**DATA RECORDS**
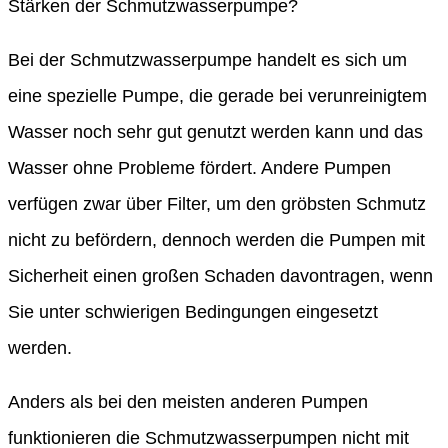
Stärken der Schmutzwasserpumpe?
Bei der Schmutzwasserpumpe handelt es sich um
eine spezielle Pumpe, die gerade bei verunreinigtem
Wasser noch sehr gut genutzt werden kann und das
Wasser ohne Probleme fördert. Andere Pumpen
verfügen zwar über Filter, um den gröbsten Schmutz
nicht zu befördern, dennoch werden die Pumpen mit
Sicherheit einen großen Schaden davontragen, wenn
Sie unter schwierigen Bedingungen eingesetzt
werden.
Anders als bei den meisten anderen Pumpen
funktionieren die Schmutzwasserpumpen nicht mit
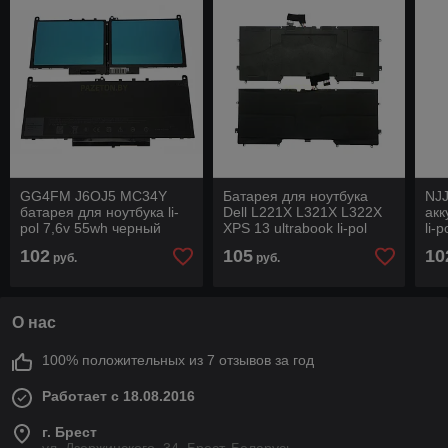
GG4FM J6OJ5 MC34Y
Батарея для ноутбука
NJ
батарея для ноутбука li-
Dell L221X L321X L322X
акк
pol 7,6v 55wh черный
XPS 13 ultrabook li-pol
li-
7,4v 47wh черный
102
105
10
руб.
руб.
О нас
100% положительных из 7 отзывов за год
Работает с 18.08.2016
г. Брест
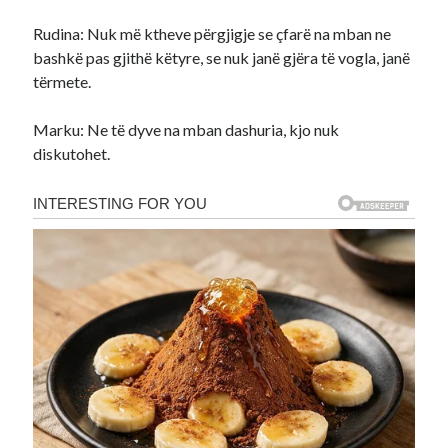
Rudina: Nuk më ktheve përgjigje se çfarë na mban ne
bashkë pas gjithë këtyre, se nuk janë gjëra të vogla, janë
tërmete.
Marku: Ne të dyve na mban dashuria, kjo nuk
diskutohet.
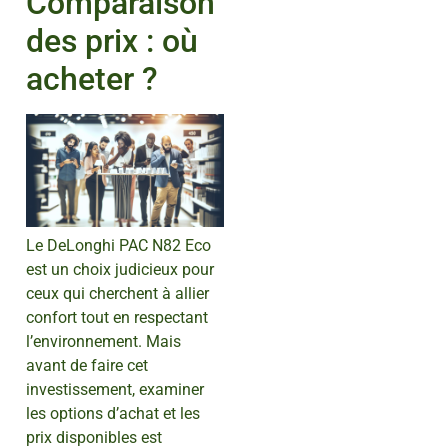
Comparaison
des prix : où
acheter ?
Le DeLonghi PAC N82 Eco
est un choix judicieux pour
ceux qui cherchent à allier
confort tout en respectant
l’environnement. Mais
avant de faire cet
investissement, examiner
les options d’achat et les
prix disponibles est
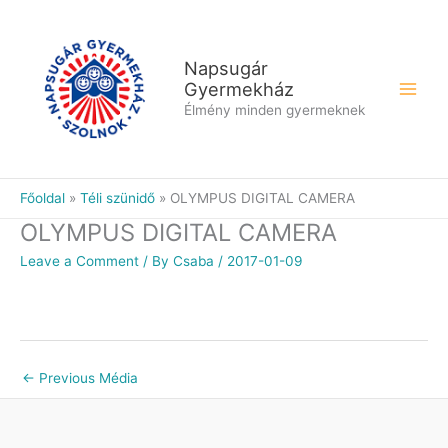
Skip
to
content
Napsugár
Gyermekház
Élmény minden gyermeknek
Főoldal
Téli szünidő
OLYMPUS DIGITAL CAMERA
OLYMPUS DIGITAL CAMERA
Leave a Comment
/ By
Csaba
/
2017-01-09
←
Previous Média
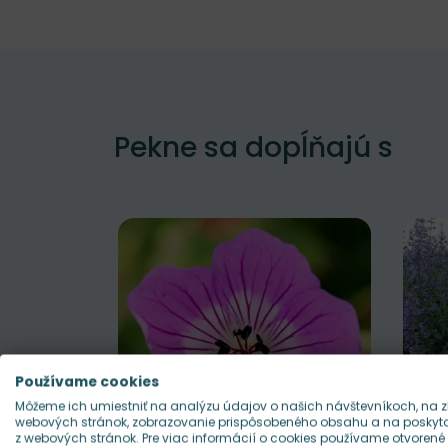
Pekne sa dopĺňajú s
Používame cookies
Môžeme ich umiestniť na analýzu údajov o našich návštevníkoch, na z
webových stránok, zobrazovanie prispôsobeného obsahu a na poskytov
z webových stránok. Pre viac informácií o cookies používame otvorené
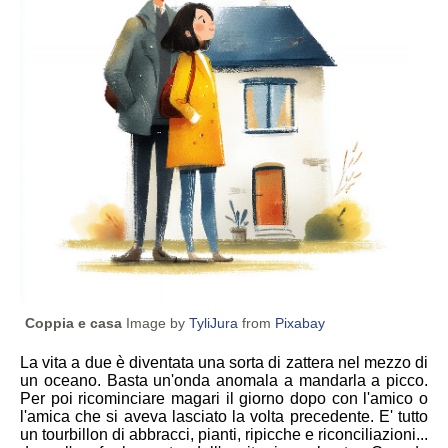
Coppia e casa
Image by
TyliJura
from
Pixabay
La vita a due è diventata una sorta di zattera nel mezzo di
un oceano. Basta un'onda anomala a mandarla a picco.
Per poi ricominciare magari il giorno dopo con l'amico o
l'amica che si aveva lasciato la volta precedente. E' tutto
un tourbillon di abbracci, pianti, ripicche e riconciliazioni...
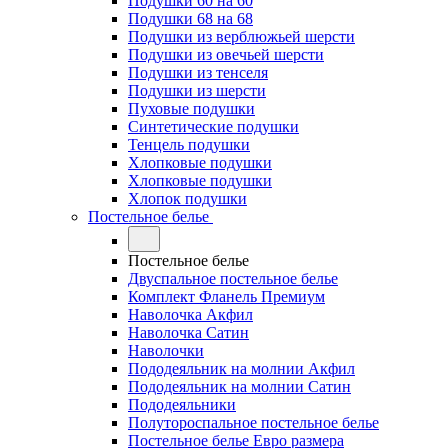
Подушки 60 на 60
Подушки 68 на 68
Подушки из верблюжьей шерсти
Подушки из овечьей шерсти
Подушки из тенселя
Подушки из шерсти
Пуховые подушки
Синтетические подушки
Тенцель подушки
Хлопковые подушки
Хлопковые подушки
Хлопок подушки
Постельное белье
Постельное белье
Двуспальное постельное белье
Комплект Фланель Премиум
Наволочка Акфил
Наволочка Сатин
Наволочки
Пододеяльник на молнии Акфил
Пододеяльник на молнии Сатин
Пододеяльники
Полутороспальное постельное белье
Постельное белье Евро размера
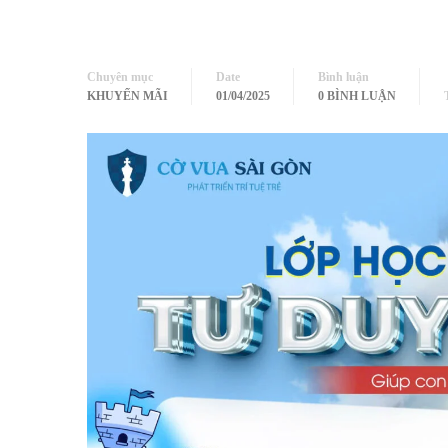
Chuyên mục
Date
Bình luận
KHUYẾN MÃI
01/04/2025
0 BÌNH LUẬN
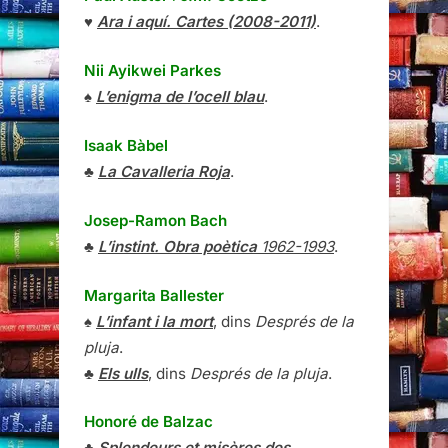
♥
Ara i aquí. Cartes (2008-2011)
.
Nii Ayikwei Parkes
♠
L’enigma de l’ocell blau
.
Isaak Bàbel
♣
La Cavalleria Roja
.
Josep-Ramon Bach
♣
L’instint. Obra poètica
1962-1993
.
Margarita Ballester
♠
L’infant i la mort
, dins
Després de la
pluja
.
♣
Els ulls
, dins
Després de la pluja
.
Honoré de Balzac
♣
Splendeurs et misères des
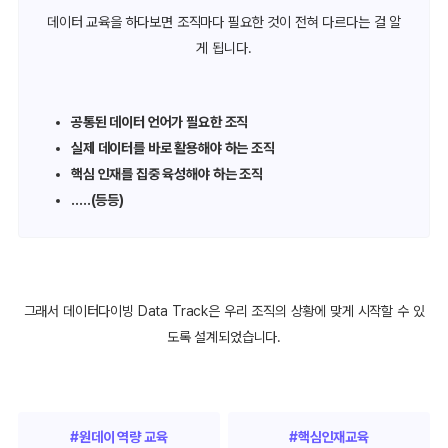
데이터 교육을 하다보면 조직마다 필요한 것이 전혀 다르다는 걸 알
게 됩니다.
공통된 데이터 언어가 필요한 조직
실제 데이터를 바로 활용해야 하는 조직
핵심 인재를 집중 육성해야 하는 조직
…..(등등)
그래서 데이터다이빙 Data Track은 우리 조직의 상황에 맞게 시작할 수 있
도록 설계되었습니다.
#원데이 역량 교육
#핵심인재교육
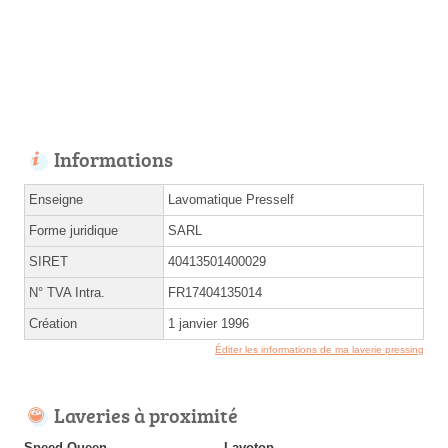
Informations
Enseigne
Lavomatique Presself
Forme juridique
SARL
SIRET
40413501400029
N° TVA Intra.
FR17404135014
Création
1 janvier 1996
Éditer les informations de ma laverie pressing
Laveries à proximité
Speed Queen
Lavotop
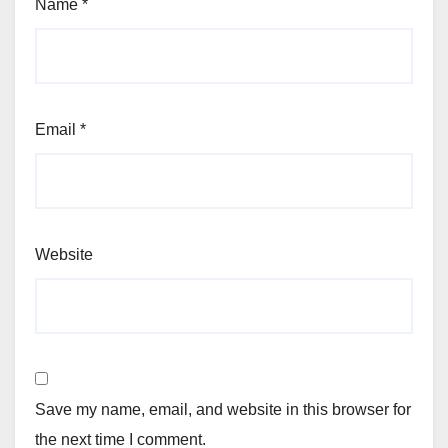
Name
*
Email
*
Website
Save my name, email, and website in this browser for
the next time I comment.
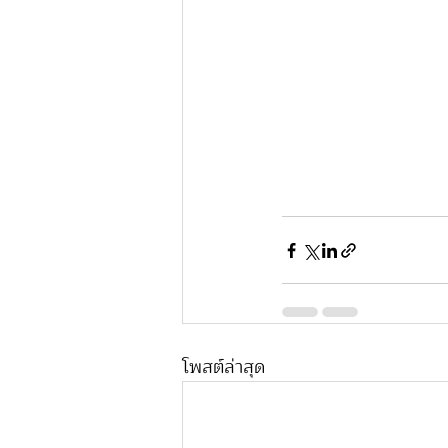
โพสต์ล่าสุด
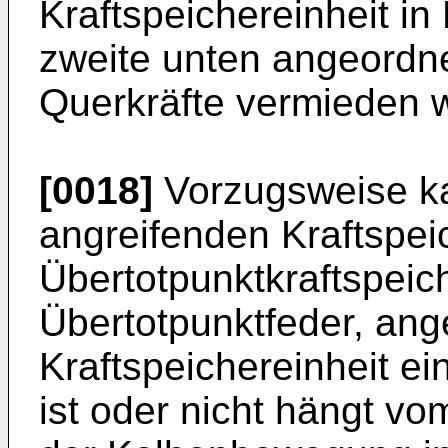
Kraftspeichereinheit in
zweite unten angeordn
Querkräfte vermieden 
[0018]
Vorzugsweise ka
angreifenden Kraftspei
Übertotpunktkraftspeic
Übertotpunktfeder, ang
Kraftspeichereinheit ei
ist oder nicht hängt vo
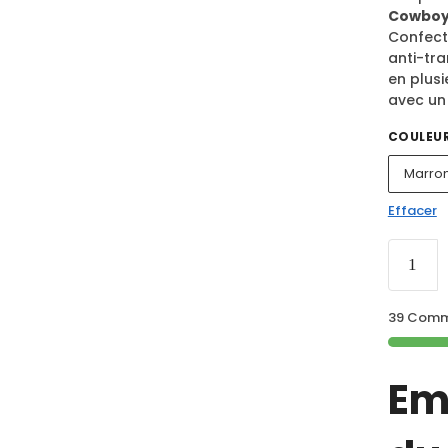
Cowboy
Confecti
anti-tra
en plusi
avec un 
COULEU
Marro
Effacer
39 Comma
Em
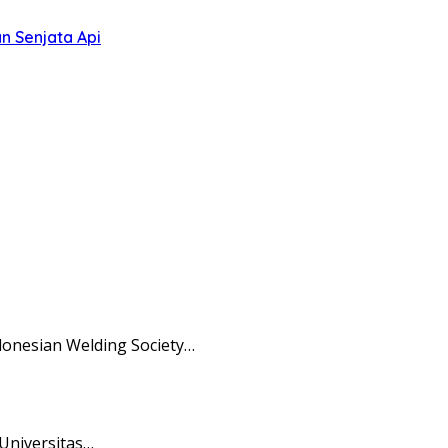
n Senjata Api
onesian Welding Society…
Universitas…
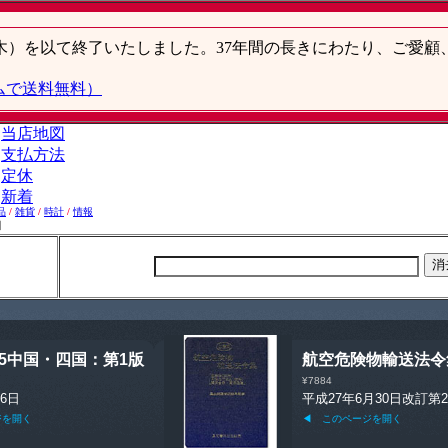
品
/
雑貨
/
時計
/
情報
】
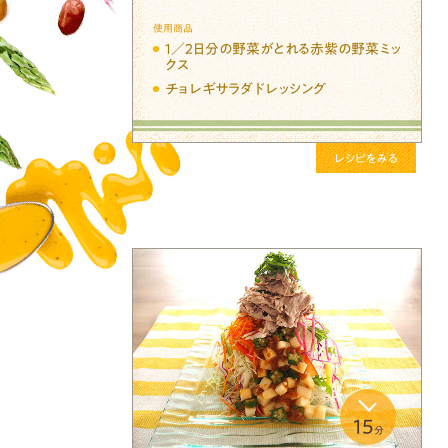
使用商品
１／２日分の野菜がとれる赤紫の野菜ミッ
クス
チョレギサラダドレッシング
レシピをみる
15
分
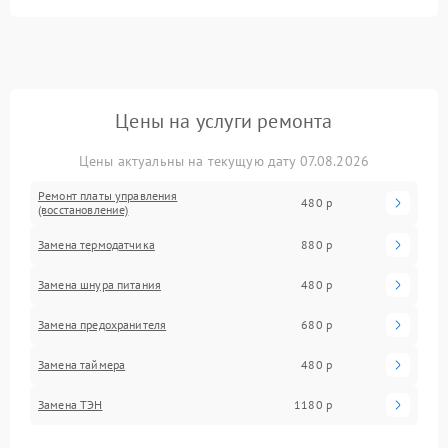
Цены на услуги ремонта
Цены актуальны на текущую дату 07.08.2026
Ремонт платы управления
480 р
(восстановление)
Замена термодатчика
880 р
Замена шнура питания
480 р
Замена предохранителя
680 р
Замена таймера
480 р
Замена ТЭН
1180 р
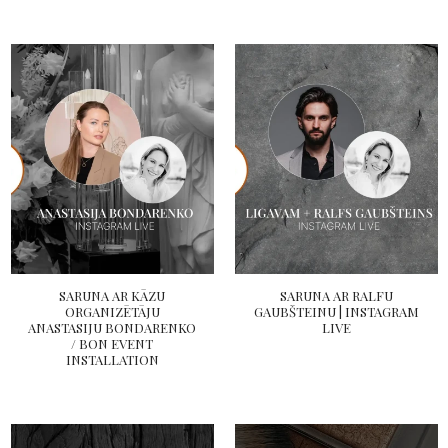
SARUNA AR KĀZU
SARUNA AR RALFU
ORGANIZĒTĀJU
GAUBŠTEINU | INSTAGRAM
ANASTASIJU BONDARENKO
LIVE
/ BON EVENT
INSTALLATION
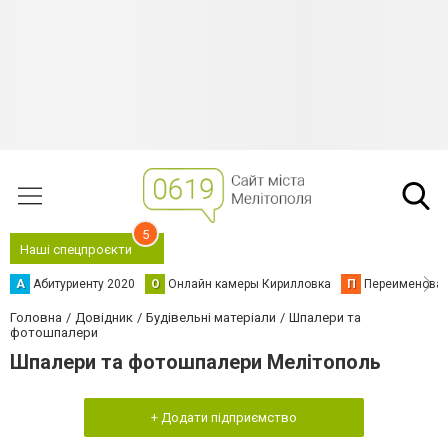
5
Наші спецпроєкти
А
Абитуриенту 2020
О
Онлайн камеры Кирилловка
П
Переименова
Головна
Довідник
Будівельні матеріали
Шпалери та
фотошпалери
Шпалери та фотошпалери Мелітополь
+ Додати підприємство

**WORK REQUIRED**
The first line of the entries, the line containing "Používame cookies", and every line between them are to be output exactly; pictures are not.

**YOUR SOLUTION**
Stärken der Schmutzwasserpumpe?
Bei der Schmutzwasserpumpe handelt es sich um
eine spezielle Pumpe, die gerade bei verunreinigtem
Wasser noch sehr gut genutzt werden kann und das
Wasser ohne Probleme fördert. Andere Pumpen
verfügen zwar über Filter, um den gröbsten Schmutz
nicht zu befördern, dennoch werden die Pumpen mit
Sicherheit einen großen Schaden davontragen, wenn
Sie unter schwierigen Bedingungen eingesetzt
werden.
Anders als bei den meisten anderen Pumpen
funktionieren die Schmutzwasserpumpen nicht mit
GG4FM J6OJ5 MC34Y
Батарея для ноутбука
NJ
батарея для ноутбука li-
Dell L221X L321X L322X
акк
pol 7,6v 55wh черный
XPS 13 ultrabook li-pol
li-
7,4v 47wh черный
102
105
10
руб.
руб.
О нас
100% положительных из 7 отзывов за год
Работает с 18.08.2016
г. Брест
Rudina: Nuk më ktheve përgjigje se çfarë na mban ne
bashkë pas gjithë këtyre, se nuk janë gjëra të vogla, janë
tërmete.
Marku: Ne të dyve na mban dashuria, kjo nuk
diskutohet.
Comparaison
des prix : où
acheter ?
Le DeLonghi PAC N82 Eco
est un choix judicieux pour
ceux qui cherchent à allier
confort tout en respectant
l’environnement. Mais
avant de faire cet
investissement, examiner
les options d’achat et les
prix disponibles est
Skip
to
content
Napsugár
Gyermekház
Élmény minden gyermeknek
Főoldal
Téli szünidő
OLYMPUS DIGITAL CAMERA
OLYMPUS DIGITAL CAMERA
Leave a Comment
/ By
Csaba
/
2017-01-09
←
Previous Média
Pekne sa dopĺňajú s
Používame cookies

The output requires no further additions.